**SELECTED PASSAGE**
A majority ruling by the court on Monday found that section 31(B)(3) of the Act unjustifiably limited several constitutional rights by requiring that candidates collect signatures equal to 15% of the votes they would need to secure a seat in a constituency, in order to stand for election.

Because of the size of constituencies, this would amount to upwards of 10 000 signatures.

In an unusual step, the majority judgment by Justice Jody Kollapen ordered that this requirement be substituted with a provision lowering the number of signatures to 1 000.

The figure is the same number of signatures any party, regardless of whether they are already represented in the legislature, must submit to register for polls. The substitution order was made because there was too little time left before the polls to ask parliament to amend the Act in this regard. 

The court found that the threshold imposed in the Act restricted the rights in section 19 of the Constitution to freedom of association, to make political choices and to stand for political office.

“It would place a burden on independent candidates seeking to contest elections, would require immense time, resources and energy to invest in order to meet the 15% requirement,” Kollapen said.

“As such, the second judgment concludes that the signature requirement constitutes a limitation of the applicant’s right to freedom of association, freedom to make political choices and to stand for, and hold, public office, if elected.”

He found that the limitation was not justifiable in terms of section 36 of the Constitution.

“The purpose of the limitation is of low importance where a contestation requirement has never existed in any previous elections, despite increasing trends that demonstrated greater contestation, coupled with poorer successful outcomes.”

He said the nature and the extent of the limitation was arbitrary because parliament, in its deliberations on the Act, consistently relied on the wrong quota of 44 000 of votes when lawmakers arrived at the 15% requirement.

The correct quota, he added, averaged 83 000, and this was a fundamental flaw that materially affected the outcome of the legislature’s deliberations.

Furthermore, the signature requirement, which applies to both new political parties and independent candidates, was excessive when compared with those in foreign jurisdictions.

“The second judgment orders a declaration of constitutional invalidity,” Kollapen said.

“It finds that there would not be sufficient time to refer the matter for parliament to address the constitutional invalidity before the next election.

**DATASET ROWS**
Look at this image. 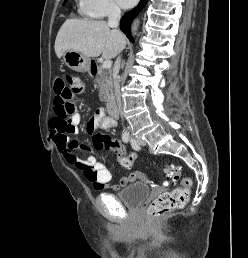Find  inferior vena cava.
<instances>
[{
    "label": "inferior vena cava",
    "instance_id": "inferior-vena-cava-1",
    "mask_svg": "<svg viewBox=\"0 0 248 258\" xmlns=\"http://www.w3.org/2000/svg\"><path fill=\"white\" fill-rule=\"evenodd\" d=\"M120 17H121L120 8L116 4H111L109 6V11H108V26L111 28H117L119 25ZM120 61H121L120 56H118L113 68V81H114V91H115L118 110L121 113V115H123L120 85H119V78H118V73L120 70Z\"/></svg>",
    "mask_w": 248,
    "mask_h": 258
}]
</instances>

**PROBLEM SET**
1) In the passage on the court's signature ruling, print the section starting with "The figure is" and going on through "in this regard.".
2) According to the passage on the court's signature ruling, why did the majority judgment replace the signature requirement itself rather than leave the change to parliament?
3) Go on with the passage on the court's signature ruling from the point where it ends.

**EXPECTED OUTPUTS**
1)
The figure is the same number of signatures any party, regardless of whether they are already represented in the legislature, must submit to register for polls. The substitution order was made because there was too little time left before the polls to ask parliament to amend the Act in this regard.

2) The substitution order was made because too little time was left before the polls to ask parliament to amend the Act. The court therefore lowered the number of signatures to 1 000 itself.

3)
“In these circumstances, practical considerations warrant a remedy in order to address the consequences of the order of invalidity. The second judgment accordingly orders as an interim remedy a striking out in the impugned provision of a 15% quota and in its place a reading in of a 1 000 signatures.”

The order was suspended for 24 months to give parliament time to cure the defect in the Act.

Kollapen went on to warn that a signature requirement per se could prove a barrier to participation by independent candidates.

“We must be cautious and guard against such a requirement becoming a barrier to contestation. In effect, the signature requirement if left undisturbed may render somewhat hollow the enormous promise that New Nation Movement heralded in unlocking and giving to section 19 of the Constitution fully and properly,” he said.

The first judgment, written by Chief Justice Raymond Zondo, took a fundamentally different view on this score.

It faulted the requirement of 1 000 signatures written into the Act by the second as being too low to determine whether an independent candidate has a reasonable prospect of winning a seat.

Zondo found that though the requirement represented a limitation of the right to stand for public office, it was not a complete denial of said right, but a regulatory provision. 

Here, Kollapen countered that it cannot be so that an act that seeks to regulate the exercise of a right is forever shielded from constitutional scrutiny as a limitation of that right.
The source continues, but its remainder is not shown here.